Neutralité en entreprise : la ministre ouvre la porte à toutes les dérives racistes

Adopté au dernier moment, l’article 1bis de la loi Travail, relayé par un guide de la DGT qui sortira en octobre, prévoit la possibilité pour les employeurs, via le règlement intérieur, d’instaurer le principe de « neutralité » et de « restreindre la manifestation des convictions des salariés » au nom du « bon fonctionnement de l’entreprise ».

D’ores et déjà apparaissent dans certaines entreprises des « chartes de la laïcité » contenant des interdictions générales et absolues d’afficher une croyance religieuse, et parfois même une opinion politique.

Les personnes de confession musulmane, ou supposées telles, vont en premier lieu faire les frais des restrictions de liberté et du traitement discriminatoire qui se mettent aujourd’hui en place sous couvert de neutralité, de laïcité, voire de féminisme.

L’article 1bis de la loi El Khomri, dont même l’Observatoire de la laïcité avait exigé le retrait, sera sans nul doute contesté devant le Conseil constitutionnel ou la Cour européenne des droits de l’Homme. Mais dans l’attente des dizaines voire des centaines de femmes pourront être licenciées et exclues du travail au seul motif du port du voile. Bel exemple d’une politique d’émancipation… Ni l’Etat ni l’entreprise n’ont à règlementer la religion, c’est aux femmes de décider !

Elles continueront à subir un acharnement raciste et islamophobe qui s’enracine à tous les niveaux de l’Etat et de la société, qui s’attaque au « vivre ensemble » et qui a des a des conséquences dramatiques pour ceux et celles qui en sont victimes : stigmatisation, humiliations, exclusions d’espaces publics et privés.

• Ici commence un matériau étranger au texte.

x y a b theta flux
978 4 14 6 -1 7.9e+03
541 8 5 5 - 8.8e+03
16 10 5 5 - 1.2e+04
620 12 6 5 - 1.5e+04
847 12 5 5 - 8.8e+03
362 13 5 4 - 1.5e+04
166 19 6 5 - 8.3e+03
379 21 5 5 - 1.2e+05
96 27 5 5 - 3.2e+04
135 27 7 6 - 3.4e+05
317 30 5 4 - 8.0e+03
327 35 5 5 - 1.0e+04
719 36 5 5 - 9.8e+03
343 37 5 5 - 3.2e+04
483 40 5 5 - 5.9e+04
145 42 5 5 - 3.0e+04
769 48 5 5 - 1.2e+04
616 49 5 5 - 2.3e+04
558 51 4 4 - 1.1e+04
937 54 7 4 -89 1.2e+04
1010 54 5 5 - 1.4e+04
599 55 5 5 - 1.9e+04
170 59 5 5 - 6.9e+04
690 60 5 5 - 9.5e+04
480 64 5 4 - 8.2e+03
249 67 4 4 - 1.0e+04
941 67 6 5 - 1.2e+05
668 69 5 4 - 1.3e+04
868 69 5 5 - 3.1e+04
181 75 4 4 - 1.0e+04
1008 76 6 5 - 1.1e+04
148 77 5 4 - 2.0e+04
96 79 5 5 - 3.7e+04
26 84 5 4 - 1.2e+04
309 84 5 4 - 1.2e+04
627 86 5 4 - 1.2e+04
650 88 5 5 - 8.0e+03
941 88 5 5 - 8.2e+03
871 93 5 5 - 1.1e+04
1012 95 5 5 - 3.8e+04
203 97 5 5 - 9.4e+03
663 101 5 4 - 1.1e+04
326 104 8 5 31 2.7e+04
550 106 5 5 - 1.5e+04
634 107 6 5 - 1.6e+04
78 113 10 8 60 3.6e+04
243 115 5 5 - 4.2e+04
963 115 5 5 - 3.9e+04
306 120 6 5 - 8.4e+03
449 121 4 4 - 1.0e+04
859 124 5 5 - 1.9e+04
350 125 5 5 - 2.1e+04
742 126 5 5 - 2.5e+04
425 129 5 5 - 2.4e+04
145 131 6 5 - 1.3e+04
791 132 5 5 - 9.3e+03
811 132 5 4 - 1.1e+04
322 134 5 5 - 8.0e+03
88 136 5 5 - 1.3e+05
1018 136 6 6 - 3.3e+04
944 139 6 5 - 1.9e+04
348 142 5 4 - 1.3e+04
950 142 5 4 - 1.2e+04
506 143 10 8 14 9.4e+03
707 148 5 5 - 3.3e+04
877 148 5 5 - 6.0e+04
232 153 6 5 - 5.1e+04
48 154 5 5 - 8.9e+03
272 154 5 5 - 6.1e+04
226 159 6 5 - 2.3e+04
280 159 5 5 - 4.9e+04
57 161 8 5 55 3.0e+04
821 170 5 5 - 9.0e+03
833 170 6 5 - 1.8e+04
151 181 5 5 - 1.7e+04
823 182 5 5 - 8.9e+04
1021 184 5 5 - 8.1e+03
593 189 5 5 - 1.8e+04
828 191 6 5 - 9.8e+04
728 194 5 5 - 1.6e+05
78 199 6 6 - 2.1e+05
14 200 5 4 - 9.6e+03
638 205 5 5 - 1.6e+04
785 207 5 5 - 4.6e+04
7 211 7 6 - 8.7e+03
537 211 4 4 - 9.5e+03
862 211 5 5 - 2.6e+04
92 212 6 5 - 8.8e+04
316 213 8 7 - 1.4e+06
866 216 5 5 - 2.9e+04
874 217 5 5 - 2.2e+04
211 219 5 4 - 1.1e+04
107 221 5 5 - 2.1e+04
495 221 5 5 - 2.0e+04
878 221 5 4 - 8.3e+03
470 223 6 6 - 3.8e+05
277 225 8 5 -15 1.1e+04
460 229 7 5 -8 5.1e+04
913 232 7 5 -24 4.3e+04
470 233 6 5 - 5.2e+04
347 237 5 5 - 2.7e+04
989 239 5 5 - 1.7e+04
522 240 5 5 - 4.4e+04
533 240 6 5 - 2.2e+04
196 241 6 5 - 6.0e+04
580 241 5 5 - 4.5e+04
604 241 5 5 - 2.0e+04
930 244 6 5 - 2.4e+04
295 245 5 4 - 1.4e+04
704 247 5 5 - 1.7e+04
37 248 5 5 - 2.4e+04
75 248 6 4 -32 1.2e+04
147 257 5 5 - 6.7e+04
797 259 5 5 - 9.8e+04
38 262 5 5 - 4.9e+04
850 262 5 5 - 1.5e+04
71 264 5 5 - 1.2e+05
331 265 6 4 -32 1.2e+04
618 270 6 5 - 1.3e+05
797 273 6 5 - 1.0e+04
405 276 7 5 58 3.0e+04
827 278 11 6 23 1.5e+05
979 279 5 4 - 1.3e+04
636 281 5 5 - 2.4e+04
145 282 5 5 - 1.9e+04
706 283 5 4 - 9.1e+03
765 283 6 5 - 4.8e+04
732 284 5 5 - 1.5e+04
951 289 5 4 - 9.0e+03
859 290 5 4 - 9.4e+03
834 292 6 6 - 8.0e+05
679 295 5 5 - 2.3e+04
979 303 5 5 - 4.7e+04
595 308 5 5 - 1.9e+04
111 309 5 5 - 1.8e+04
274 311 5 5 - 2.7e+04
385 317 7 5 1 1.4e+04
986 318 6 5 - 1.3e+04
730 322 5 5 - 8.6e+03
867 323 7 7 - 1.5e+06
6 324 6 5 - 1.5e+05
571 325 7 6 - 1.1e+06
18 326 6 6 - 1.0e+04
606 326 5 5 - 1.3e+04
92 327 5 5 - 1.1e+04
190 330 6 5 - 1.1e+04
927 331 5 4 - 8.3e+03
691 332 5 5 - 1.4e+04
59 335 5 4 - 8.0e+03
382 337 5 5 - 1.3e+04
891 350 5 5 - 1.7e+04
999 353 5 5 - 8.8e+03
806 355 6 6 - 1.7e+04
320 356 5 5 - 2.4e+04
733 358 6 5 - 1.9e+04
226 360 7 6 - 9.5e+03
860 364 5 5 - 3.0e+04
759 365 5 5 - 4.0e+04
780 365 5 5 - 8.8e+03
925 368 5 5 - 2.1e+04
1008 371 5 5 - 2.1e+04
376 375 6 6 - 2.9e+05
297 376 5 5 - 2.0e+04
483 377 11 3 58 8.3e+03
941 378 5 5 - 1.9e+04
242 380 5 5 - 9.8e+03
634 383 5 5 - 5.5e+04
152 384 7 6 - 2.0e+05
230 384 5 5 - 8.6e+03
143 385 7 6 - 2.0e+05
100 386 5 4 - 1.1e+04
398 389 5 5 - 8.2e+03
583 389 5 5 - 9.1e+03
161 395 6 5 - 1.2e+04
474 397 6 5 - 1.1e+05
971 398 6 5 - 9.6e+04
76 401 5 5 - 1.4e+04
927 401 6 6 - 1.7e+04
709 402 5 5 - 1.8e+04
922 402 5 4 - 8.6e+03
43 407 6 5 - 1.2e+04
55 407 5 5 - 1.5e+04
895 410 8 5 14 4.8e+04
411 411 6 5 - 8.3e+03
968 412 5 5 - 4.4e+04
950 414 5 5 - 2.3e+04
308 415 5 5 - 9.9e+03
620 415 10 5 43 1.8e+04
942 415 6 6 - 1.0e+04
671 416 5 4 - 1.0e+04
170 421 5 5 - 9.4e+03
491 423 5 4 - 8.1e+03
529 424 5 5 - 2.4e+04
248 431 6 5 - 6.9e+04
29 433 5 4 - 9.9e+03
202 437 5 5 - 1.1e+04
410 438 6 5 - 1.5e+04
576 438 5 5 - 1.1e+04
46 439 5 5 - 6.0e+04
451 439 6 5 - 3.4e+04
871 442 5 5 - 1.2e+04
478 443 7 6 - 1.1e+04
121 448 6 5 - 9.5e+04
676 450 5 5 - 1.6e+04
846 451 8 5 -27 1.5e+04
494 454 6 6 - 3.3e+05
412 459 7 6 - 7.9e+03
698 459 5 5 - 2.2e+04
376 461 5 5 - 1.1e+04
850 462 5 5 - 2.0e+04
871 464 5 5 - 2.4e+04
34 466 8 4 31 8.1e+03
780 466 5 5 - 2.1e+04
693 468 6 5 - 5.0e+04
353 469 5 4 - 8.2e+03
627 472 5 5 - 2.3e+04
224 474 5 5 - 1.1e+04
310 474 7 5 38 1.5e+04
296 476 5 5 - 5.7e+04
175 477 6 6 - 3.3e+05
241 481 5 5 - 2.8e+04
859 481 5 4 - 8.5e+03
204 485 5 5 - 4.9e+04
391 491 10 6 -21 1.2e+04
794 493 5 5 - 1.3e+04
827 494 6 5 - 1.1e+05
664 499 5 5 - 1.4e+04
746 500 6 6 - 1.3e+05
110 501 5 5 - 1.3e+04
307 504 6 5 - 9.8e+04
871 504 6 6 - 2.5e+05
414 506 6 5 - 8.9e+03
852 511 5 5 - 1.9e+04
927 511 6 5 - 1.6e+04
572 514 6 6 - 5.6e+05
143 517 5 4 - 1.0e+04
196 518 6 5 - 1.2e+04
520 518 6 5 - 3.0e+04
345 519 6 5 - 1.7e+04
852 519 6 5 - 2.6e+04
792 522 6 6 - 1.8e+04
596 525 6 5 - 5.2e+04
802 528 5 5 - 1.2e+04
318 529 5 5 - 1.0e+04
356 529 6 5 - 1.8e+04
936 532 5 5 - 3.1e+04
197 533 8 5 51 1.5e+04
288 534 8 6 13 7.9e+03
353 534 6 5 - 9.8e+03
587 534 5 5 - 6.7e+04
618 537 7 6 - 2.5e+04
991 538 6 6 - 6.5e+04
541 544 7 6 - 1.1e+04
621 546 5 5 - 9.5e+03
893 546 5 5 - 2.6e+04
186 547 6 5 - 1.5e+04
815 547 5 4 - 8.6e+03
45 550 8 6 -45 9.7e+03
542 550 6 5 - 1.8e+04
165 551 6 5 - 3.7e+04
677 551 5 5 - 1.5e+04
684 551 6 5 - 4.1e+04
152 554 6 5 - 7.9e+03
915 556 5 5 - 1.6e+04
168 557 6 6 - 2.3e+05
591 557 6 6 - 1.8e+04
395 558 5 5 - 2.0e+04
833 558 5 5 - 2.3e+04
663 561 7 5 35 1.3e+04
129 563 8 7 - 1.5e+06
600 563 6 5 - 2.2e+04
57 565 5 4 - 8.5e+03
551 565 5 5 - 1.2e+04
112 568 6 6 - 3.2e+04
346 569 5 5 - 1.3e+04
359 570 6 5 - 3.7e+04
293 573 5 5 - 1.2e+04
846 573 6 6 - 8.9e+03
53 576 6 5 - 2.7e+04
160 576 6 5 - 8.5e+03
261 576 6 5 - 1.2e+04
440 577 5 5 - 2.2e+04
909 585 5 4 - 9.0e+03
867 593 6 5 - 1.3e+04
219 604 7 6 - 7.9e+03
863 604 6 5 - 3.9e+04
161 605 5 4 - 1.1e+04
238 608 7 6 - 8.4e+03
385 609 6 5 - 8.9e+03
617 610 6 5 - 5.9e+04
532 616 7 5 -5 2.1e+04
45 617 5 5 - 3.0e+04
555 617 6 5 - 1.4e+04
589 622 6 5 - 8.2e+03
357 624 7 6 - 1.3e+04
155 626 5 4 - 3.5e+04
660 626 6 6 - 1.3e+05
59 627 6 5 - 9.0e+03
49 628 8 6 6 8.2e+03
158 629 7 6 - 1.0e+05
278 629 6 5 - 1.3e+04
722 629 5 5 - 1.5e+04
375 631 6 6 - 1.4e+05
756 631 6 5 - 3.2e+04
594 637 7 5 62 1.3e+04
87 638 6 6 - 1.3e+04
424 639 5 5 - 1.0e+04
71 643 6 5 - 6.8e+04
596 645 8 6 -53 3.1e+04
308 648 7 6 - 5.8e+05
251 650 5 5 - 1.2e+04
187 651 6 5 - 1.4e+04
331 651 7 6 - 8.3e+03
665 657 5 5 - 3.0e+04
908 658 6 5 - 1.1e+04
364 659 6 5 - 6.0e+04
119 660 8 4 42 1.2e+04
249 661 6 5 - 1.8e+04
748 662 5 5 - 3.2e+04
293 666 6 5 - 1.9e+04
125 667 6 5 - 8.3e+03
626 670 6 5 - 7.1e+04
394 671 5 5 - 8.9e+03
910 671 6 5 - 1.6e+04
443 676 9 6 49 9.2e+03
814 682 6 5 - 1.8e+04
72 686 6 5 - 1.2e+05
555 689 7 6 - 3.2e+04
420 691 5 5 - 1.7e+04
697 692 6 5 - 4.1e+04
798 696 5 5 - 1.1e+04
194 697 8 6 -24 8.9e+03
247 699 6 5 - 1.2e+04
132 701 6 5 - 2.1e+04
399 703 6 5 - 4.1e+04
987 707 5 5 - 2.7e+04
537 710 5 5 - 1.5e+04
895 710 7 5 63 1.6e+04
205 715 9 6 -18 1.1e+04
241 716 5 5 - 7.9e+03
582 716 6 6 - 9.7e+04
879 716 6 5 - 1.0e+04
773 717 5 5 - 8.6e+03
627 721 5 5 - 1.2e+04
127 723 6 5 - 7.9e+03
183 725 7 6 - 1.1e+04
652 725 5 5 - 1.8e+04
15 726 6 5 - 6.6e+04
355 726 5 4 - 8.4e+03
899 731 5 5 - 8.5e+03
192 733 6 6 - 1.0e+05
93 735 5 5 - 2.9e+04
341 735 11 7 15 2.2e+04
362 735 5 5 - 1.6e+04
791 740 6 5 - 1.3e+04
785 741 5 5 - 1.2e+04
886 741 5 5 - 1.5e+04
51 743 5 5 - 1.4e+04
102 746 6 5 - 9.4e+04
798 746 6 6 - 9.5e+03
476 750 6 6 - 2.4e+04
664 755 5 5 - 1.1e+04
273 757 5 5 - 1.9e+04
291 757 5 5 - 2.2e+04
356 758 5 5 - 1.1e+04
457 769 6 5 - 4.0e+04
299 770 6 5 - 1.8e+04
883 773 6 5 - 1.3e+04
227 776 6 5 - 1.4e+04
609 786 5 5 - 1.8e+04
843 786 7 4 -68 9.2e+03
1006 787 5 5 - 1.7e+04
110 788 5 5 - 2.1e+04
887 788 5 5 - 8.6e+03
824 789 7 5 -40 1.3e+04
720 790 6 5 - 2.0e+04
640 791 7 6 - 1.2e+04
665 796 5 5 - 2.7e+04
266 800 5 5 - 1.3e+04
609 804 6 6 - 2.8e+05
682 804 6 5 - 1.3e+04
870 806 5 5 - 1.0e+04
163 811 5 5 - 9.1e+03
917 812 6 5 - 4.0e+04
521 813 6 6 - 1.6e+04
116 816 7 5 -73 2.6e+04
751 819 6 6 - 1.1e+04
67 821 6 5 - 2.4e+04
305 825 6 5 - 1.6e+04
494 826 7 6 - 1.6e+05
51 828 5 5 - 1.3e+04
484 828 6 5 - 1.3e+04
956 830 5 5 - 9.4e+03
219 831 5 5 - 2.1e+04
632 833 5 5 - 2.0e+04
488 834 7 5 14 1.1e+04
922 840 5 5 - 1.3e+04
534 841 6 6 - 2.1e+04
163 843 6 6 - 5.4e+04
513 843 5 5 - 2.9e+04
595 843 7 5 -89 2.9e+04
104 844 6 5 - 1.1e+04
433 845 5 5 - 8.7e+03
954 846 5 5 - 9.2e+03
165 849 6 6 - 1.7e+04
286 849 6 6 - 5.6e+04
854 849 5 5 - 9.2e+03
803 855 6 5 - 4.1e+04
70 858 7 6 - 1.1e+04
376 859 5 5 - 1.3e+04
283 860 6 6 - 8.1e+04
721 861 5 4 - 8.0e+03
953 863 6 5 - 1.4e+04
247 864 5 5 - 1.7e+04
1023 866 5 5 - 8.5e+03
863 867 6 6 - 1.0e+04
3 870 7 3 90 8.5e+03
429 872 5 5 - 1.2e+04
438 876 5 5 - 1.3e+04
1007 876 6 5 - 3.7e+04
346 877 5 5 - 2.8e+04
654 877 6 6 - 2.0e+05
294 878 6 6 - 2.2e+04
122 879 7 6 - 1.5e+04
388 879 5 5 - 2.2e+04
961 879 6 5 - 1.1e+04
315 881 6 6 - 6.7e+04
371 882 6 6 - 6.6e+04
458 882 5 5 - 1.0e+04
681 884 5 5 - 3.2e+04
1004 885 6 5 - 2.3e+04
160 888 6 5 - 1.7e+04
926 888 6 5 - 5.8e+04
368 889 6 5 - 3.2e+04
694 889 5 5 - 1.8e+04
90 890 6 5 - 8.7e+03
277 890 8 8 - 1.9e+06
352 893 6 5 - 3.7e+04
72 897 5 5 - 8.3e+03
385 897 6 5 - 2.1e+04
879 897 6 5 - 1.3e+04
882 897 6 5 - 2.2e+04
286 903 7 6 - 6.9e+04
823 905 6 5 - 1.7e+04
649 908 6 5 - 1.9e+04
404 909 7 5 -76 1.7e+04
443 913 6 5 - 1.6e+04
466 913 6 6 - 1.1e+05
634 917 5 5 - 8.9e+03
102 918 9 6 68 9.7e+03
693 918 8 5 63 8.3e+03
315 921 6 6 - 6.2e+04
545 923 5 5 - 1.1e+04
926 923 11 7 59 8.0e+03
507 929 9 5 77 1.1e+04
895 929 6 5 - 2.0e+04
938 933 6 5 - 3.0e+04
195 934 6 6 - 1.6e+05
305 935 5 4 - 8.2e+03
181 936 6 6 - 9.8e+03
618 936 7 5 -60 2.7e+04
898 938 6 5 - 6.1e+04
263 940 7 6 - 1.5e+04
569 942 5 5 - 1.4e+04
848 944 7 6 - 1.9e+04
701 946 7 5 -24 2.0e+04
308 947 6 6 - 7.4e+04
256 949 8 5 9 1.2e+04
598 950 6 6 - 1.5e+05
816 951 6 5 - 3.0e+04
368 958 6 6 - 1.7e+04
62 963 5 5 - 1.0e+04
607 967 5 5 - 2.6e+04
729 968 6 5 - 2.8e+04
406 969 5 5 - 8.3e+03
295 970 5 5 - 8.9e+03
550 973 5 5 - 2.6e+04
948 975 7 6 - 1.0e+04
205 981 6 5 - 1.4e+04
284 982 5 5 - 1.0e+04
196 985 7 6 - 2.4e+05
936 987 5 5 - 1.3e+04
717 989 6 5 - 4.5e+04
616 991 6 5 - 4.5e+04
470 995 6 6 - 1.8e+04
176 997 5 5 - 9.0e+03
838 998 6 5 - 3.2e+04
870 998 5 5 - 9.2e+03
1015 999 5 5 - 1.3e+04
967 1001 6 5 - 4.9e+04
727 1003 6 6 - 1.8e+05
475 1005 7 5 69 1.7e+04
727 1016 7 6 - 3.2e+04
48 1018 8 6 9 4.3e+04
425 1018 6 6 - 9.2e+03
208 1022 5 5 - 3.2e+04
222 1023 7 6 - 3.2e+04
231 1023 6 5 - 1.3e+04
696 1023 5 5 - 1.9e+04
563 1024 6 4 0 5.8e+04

Depuis 2004, les interdictions du port du voile et les actes d’extension du principe de neutralité religieuse se multiplient – au sein du service public aussi, où fleurissent les affiches rappelant que « la République se vit à visage découvert ». On observe mêmes des incitations illégales ne pas accueillir ou renseigner les usagères voilées, à ne pas leur accorder le bénéfice de tel ou tel dispositif, à leur demander de se « dévoiler ». Ces consignes stigmatisantes n’ont pour effet que de priver d’accès au service public une partie de la population.

Encore une fois, le gouvernement et les élus locaux se servent de l’émotion causée par les attentats intervenus ces dernier mois pour multiplier les contrefeux racistes et sexistes. Avec « l’affaire du burkini » cet été – assimilant des femmes à des terroristes – nous avons vu avec sidération un premier ministre cautionner des atteintes graves et manifestement illicites aux libertés publiques, puis persister malgré la censure du Conseil d’Etat.

Si nous condamnons ces attentats, nous dénonçons également l’exploitation honteuse qui en est faite par le gouvernement, qui tente de faire oublier son bilan catastrophique en matière économique et sociale et de détourner la colère sociale qui s’est exprimée au printemps contre la loi Travail.

Au-delà d’une nouvelle attaque contre la liberté de conscience, c’est l’expression de toutes les opinions : syndicales, politiques, philosophiques… qui pourrait être muselée. Avec la loi Travail, le gouvernement veut faire régner dans l’entreprise le même régime de caserne que celui mis en place dans la rue à la faveur de l’état d’urgence, nous ne l’acceptons pas !

La CGT-TEFP combat et dénonce toutes les déclarations et amalgames racistes qui se multiplient et toute instrumentalisation raciste de la laïcité.

Nous refusons toutes les tentatives de désigner un « ennemi de l’intérieur », quel qu’il soit, afin de créer une prétendue « union nationale » derrière le gouvernement.

Nous défendons les libertés individuelles et les droits d’expression dans l’entreprise.

Nous revendiquons un service public du travail et de l’emploi accessible à droits égaux à toutes et tous.